By T. Christian Miller and Jeff Gerth
Starting in 2007, Dr. Daniel Budnitz, a scientist at the Centers for Disease Control and Prevention’s Medication Safety Program, began tracking an obscure but unsettling statistic about children’s health.
Each year, more and more kids were being rushed to emergency rooms after swallowing potentially toxic doses of medication. By 2011, federal estimates put the figure at about 74,000, eclipsing the number of kids under 6 sent to ERs from car crashes.

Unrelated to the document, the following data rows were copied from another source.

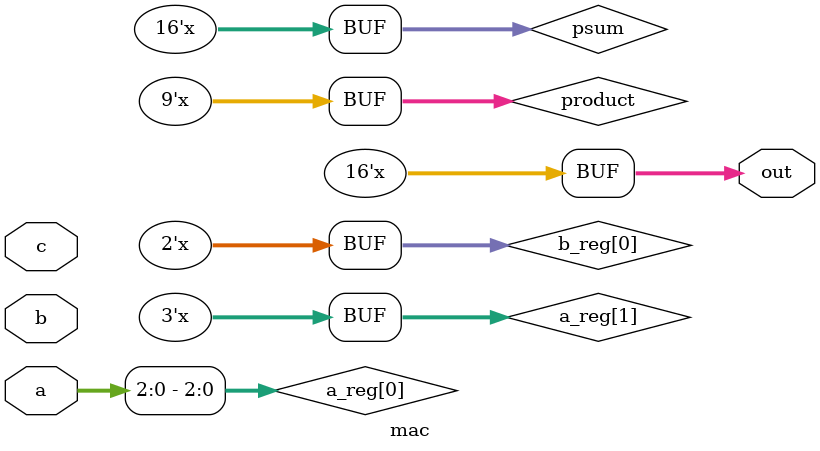
<source format=v>
module mac (out, a, b, c);

parameter bw = 4;
parameter psum_bw = 16;
parameter num_ch = 2;

output signed [psum_bw-1:0] out;
input signed  [bw-1:0] a;  // activation
input signed  [bw-1:0] b;  // weight
input signed  [psum_bw-1:0] c;


wire signed [2*bw:0] product;
wire signed [psum_bw-1:0] psum;
// wire signed [bw:0]   a_pad;

wire signed [(bw/num_ch):0] a_reg[num_ch-1:0];
wire signed [(bw/num_ch)-1:0] b_reg[num_ch-1:0];

assign a_reg[0] = {1'b0, a[3:0]};   // force to be unsigned number
assign a_reg[1] = {1'b0, a[7:4]};   // force to be unsigned number
assign b_reg[0] = b[3:0];
assign b_reg[0] = b[7:4];

assign product = a_reg[0]*b_reg[0] + a_reg[1]*b_reg[1];

// assign a_pad = {1'b0, a}; // force to be unsigned number
// assign product = a_pad * b;

assign psum = product + c;
assign out = psum;

endmodule

</source>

In most cases, children experienced no lasting harm from accidentally ingesting pills or liquids from the family medicine cabinet, but about 1 in 5 had to be hospitalized for further evaluation. About 20 children died each year from such accidents, CDC data showed.
As an epidemiologist and the father of two kids, including one who had a penchant for putting things in his mouth, Budnitz became fixated on reducing drug overdoses.
In particular, he saw an easy solution for the roughly 10,000 emergency room visits a year involving liquids, such as over-the-counter pain relievers and prescription cough syrups.
It was a type of safety valve called a flow restrictor. The small plastic device fits into the neck of a medicine bottle and slows the release of fluid, providing a backup if caregivers leave child-resistant caps unfastened or kids pry them off.
In 2008, Budnitz persuaded drug makers, federal regulators and poison experts to come together on an initiative to add flow restrictors, which cost pennies apiece, to medicine bottles.
Today, however, that promise to make medicine safer for kids remains largely unfulfilled, hindered by industry cost concerns and inaction by federal regulators, an examination by ProPublica found.
Honoring a pledge made in 2011, drug makers have added restrictors to infants’ and children’s acetaminophen, the active ingredient in Tylenol. That year, roughly one-quarter of kids’ ER visits for drug accidents involved pediatric or adult formulations of acetaminophen.
But the industry has neither promised nor delivered such protection on other medicines, which account for more than half of kids’ ER visits stemming from drug accidents, including antihistamines, ibuprofen, and cough and cold preparations. ProPublica purchased more than 50 pediatric versions of these products marketed by nine different brands at outlets in California, New York and Washington, D.C., this month. None of the products we bought had flow restrictors.
In some instances, companies that have placed flow restrictors on acetaminophen-only kids’ products have not put them on bottles of pediatric cough and cold syrup that contain the same amount of acetaminophen.